For first responders approaching a crashed Nissan Leaf, it can be easy to recognize that the car is a plug-in electric vehicle and that a specific set of safety practices must be followed. But what about the upcoming Honda Accord Plug-In Hybrid? Unless you really know your stuff, it sure looks like a regular Accord.
This possible confusion is why electric vehicles and hybrids need to have prominent labels inside or out to warn firefighters, paramedics and other first responders of the hazards they're facing from the high-voltage battery systems being used to power these cars. At least, that's the policy being promoted by the SAE International in its new report, J2990-Hybrid and EV First and Second Responder Recommended Practice.
The SAE's expert panel advises that EVs and hybrids should have inch-high letters or badges on both sides and the rear of the vehicle and that these should be visible to first responders from at least 50 feet away. An alternative could be distinctive lettering on the dashboard that rescuers can see through windshields.

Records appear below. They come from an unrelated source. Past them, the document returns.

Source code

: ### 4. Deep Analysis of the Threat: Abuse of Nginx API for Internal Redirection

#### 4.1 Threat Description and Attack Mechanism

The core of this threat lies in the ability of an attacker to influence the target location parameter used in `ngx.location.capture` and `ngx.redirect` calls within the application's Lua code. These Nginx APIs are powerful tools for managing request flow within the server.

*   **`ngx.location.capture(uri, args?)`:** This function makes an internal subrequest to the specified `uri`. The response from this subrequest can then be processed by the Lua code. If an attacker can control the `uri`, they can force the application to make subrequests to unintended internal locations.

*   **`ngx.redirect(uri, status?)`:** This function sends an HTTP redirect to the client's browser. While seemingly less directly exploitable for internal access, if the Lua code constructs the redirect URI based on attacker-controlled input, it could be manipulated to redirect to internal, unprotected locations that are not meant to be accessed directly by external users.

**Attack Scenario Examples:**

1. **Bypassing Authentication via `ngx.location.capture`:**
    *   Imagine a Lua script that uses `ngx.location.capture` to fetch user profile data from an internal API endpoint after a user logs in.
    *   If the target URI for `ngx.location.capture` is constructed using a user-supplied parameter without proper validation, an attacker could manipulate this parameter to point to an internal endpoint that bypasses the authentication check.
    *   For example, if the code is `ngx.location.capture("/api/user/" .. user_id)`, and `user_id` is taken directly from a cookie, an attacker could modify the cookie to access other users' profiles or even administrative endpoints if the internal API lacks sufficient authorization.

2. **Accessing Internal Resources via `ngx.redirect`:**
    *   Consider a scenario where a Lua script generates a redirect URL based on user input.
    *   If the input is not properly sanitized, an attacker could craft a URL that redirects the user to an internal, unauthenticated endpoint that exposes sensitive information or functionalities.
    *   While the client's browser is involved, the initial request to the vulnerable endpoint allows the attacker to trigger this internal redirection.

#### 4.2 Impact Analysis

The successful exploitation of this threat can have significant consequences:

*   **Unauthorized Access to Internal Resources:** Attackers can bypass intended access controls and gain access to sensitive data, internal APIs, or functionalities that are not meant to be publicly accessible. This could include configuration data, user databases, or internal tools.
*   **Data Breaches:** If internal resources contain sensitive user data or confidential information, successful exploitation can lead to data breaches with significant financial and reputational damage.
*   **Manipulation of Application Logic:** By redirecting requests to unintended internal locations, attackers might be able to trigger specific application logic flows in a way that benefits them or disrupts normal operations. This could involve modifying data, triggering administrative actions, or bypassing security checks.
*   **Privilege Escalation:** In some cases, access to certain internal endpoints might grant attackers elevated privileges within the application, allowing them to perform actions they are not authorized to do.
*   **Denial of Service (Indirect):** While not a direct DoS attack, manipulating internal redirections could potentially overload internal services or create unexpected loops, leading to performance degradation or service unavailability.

The report covers a wide range of safety recommendations for these advanced vehicles including quick reference guides for first responders all the way to guidance for tow-truck operators on safely handling EVs and hybrids. This has to be done to save lives, says John Frala, an SAE committee member and an electric-vehicle repair instructor at Rio Hondo College in Whittier, CA. Adopting these recommended policies will ensure rescuers "will not get electrocuted from high voltage," Frala said in an interview with USA Today.
Hybrids have been on the roads more than a decade, and the number of plug-in electric vehicles is growing all the time. Firefighters are worried that the number of electrified vehicles on US roads is getting so large that first responders can't instantly identify them as they cut through cables to extract endangered passengers, despite participating in training programs.
Also, despite the similarities between the Honda Civic Natural Gas and regular Civics, The new labeling standards being recommended by the panel don't apply to natural gas vehicles or hydrogen fuel cell vehicles. Another SAE committee will be examining labeling and safety issues for these alternative powertrains, says Todd Mackintosh, the committee's chairman and an engineer for General Motors.